Recipes are a premium feature of the Data Wrangles add-in. Contact Us to get access to this feature.
Recipes allow a series of wrangles to be defined and run as an automated sequence. I this tutorial, we will go over how to take this series of wrangles and automate the process so that users can accomplish the same thing with just the click of a button.
If you recall from the manual excersize, our data is dirty and riddled with noise. This is what we have to start off with:
The wrangles we will be working with can be found here:
Here is the recipe we will be using, but keep reading to go over it step by step.
wrangles:
- extract.properties:
input: Products
output: Materials
property_type: Materials
- select.list_element:
input: Materials
element: 0
- extract.attributes:
input: Products
output: Weight
attribute_type: mass
- select.list_element:
input: Weight
element: 0
- extract.codes:
input: Products
output: Part Number
- select.list_element:
input: Part Number
element: 0
- replace:
input: Part Number
find: 0000
replace: ''
- extract.address:
input: Products
output: Country of Origin
dataType: countries
- select.list_element:
input: Country of Origin
element: 0
- extract.brackets:
input: Products
output: Storage
- extract.custom:
input: Products
output: Brand
model_id: xxxxxxxx-xxxx-xxxx
first_element: true
- extract.custom:
input: Products
output: Product Type
model_id: xxxxxxxx-xxxx-xxxx
first_element: true
- extract.custom:
input: Products
output: Price
model_id: xxxxxxxx-xxxx-xxxx
first_element: true
- merge.concatenate:
input:
- Brand
- Product Type
- Storage
- Price
- Country of Origin
- Part Number
output: Description
char: ' '
wrangles:
- extract.properties:
input: Products
output: Materials
property_type: Materials
- select.list_element:
input: Materials
element: 0
The above code snippet shows the two wrangles used to extract materials. The first wrangle is straight forward, just a simple extract wrangle with a named property_type. Extract wrangles output a list of all matches, therefore we need to select the first match using select.list_element.

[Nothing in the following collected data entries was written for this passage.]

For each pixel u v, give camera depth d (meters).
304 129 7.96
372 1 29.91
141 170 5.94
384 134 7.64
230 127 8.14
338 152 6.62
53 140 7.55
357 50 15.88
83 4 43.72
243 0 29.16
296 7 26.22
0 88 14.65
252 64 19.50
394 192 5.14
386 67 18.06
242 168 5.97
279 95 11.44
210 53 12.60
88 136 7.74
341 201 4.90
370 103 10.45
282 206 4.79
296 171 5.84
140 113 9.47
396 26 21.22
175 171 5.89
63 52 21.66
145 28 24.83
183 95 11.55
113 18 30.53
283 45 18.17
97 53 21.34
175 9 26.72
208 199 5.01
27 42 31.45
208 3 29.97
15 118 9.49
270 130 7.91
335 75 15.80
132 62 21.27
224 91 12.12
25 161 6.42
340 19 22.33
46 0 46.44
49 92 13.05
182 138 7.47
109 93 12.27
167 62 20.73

In the near future, users will be able to specify this in the parameters of stock extract wrangles but for now a simple select.list_element will work.
- extract.attributes:
input: Products
output: Weight
attribute_type: mass
- select.list_element:
input: Weight
element: 0
Similar to extracting materials above, extracting weight uses a stock extract (extract.attributes) with a names attribute_type (mass) then utilizes select.list_element to select only the first match.
- extract.codes:
input: Products
output: Part Number
- select.list_element:
input: Part Number
element: 0
- replace:
input: Part Number
find: 0000
replace: ''
Like done before, extracting part numbers utilizes a stock extract wrangle (extract.codes) with select.list_element but then we go an extra step. The replace wrangle is used to drop leading zeros from our part number.
- extract.address:
input: Products
output: Country of Origin
dataType: countries
- select.list_element:
input: Country of Origin
element: 0
I'm sure you are catching on to the process by now but again we a using a stock extract wrangle (extract.address) with a named dataType along with select.list_element.
- extract.brackets:
input: Products
output: Storage
Storage is wrapped in curly brackets in our data so the extract.brackets stock wrangles is utilized to extract storage capacity. Here, we do not need to use a select wrangle, because we only have one set of brackets (if any) in each row.
- extract.custom:
input: Products
output: Brand
model_id: xxxxxxxx-xxxx-xxxx
first_element: true
In order to extract brand, we have utilized a custom extract wrangle. You'll notice that extract.custom has a first_element parameter that allows users to specify the first element only when running the wrangle. This gets rid of the need for an additional select wrangle. See extract.custom to learn how to train your own custom extract wrangle.
Our model is as follows:
There are only three brands listed and two variations but that is just because we are working with a small set of data. Larger sets of data will likely require more training data.
- extract.custom:
input: Products
output: Product Type
model_id: xxxxxxxx-xxxx-xxxx
first_element: true
Just as before with brand, a custom extract wrangle is used to extract product type.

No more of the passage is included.